Nothing but the text of the listing, repeated exactly, belongs in the answer; leave the images out.
= Beginning of Section =
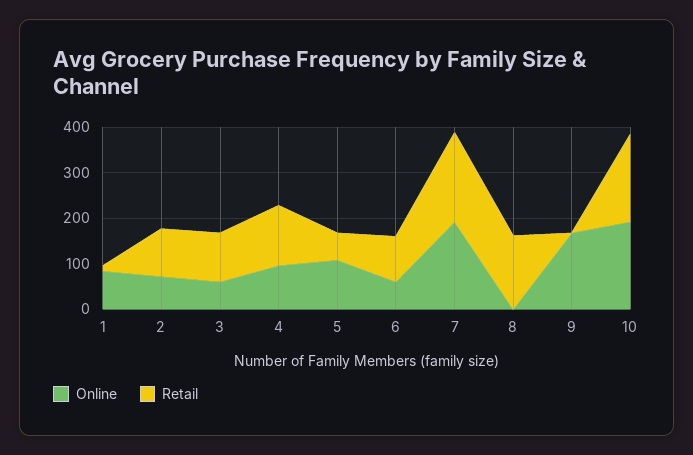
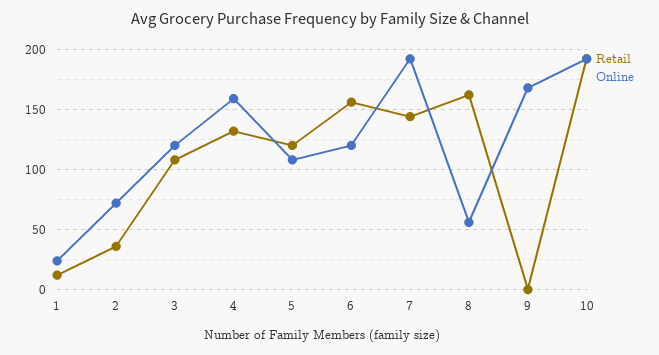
  {
    "Online": {
-     "1": 80,
+     "1": 25,
      "2": 70,
-     "3": 60,
+     "3": 120,
-     "4": 100,
+     "4": 160,
      "5": 110,
-     "6": 60,
+     "6": 120,
      "7": 190,
-     "8": 0,
+     "8": 55,
      "9": 170,
      "10": 190
    },
    "Retail": {
      "1": 10,
-     "2": 100,
+     "2": 35,
      "3": 110,
      "4": 130,
-     "5": 60,
+     "5": 120,
-     "6": 100,
+     "6": 155,
-     "7": 200,
+     "7": 145,
      "8": 160,
      "9": 0,
      "10": 190
    }
  }

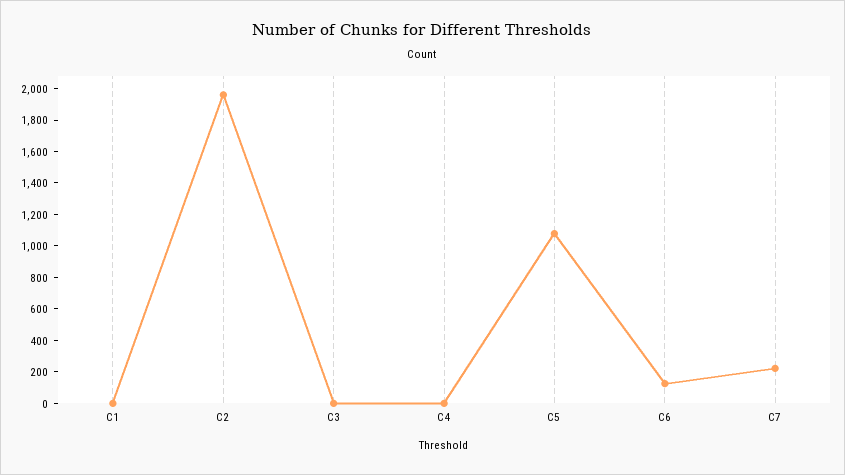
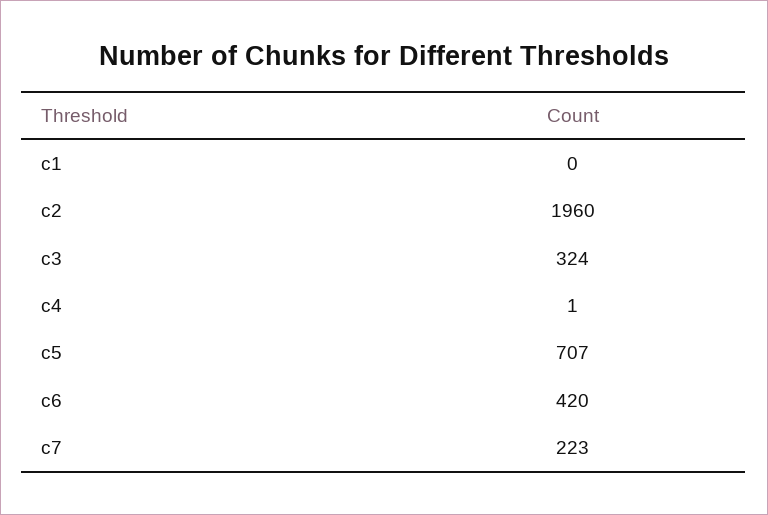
  {
    "C1": 0,
    "C2": 1960,
-   "C3": 0,
+   "C3": 324,
    "C4": 1,
-   "C5": 1100,
+   "C5": 707,
-   "C6": 100,
+   "C6": 420,
    "C7": 223
  }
= End of Section =
• _Answer section_:
  {
    "Online": {
-     "1": 80,
+     "1": 25,
      "2": 70,
-     "3": 60,
+     "3": 120,
-     "4": 100,
+     "4": 160,
      "5": 110,
-     "6": 60,
+     "6": 120,
      "7": 190,
-     "8": 0,
+     "8": 55,
      "9": 170,
      "10": 190
    },
    "Retail": {
      "1": 10,
-     "2": 100,
+     "2": 35,
      "3": 110,
      "4": 130,
-     "5": 60,
+     "5": 120,
-     "6": 100,
+     "6": 155,
-     "7": 200,
+     "7": 145,
      "8": 160,
      "9": 0,
      "10": 190
    }
  }

  {
    "C1": 0,
    "C2": 1960,
-   "C3": 0,
+   "C3": 324,
    "C4": 1,
-   "C5": 1100,
+   "C5": 707,
-   "C6": 100,
+   "C6": 420,
    "C7": 223
  }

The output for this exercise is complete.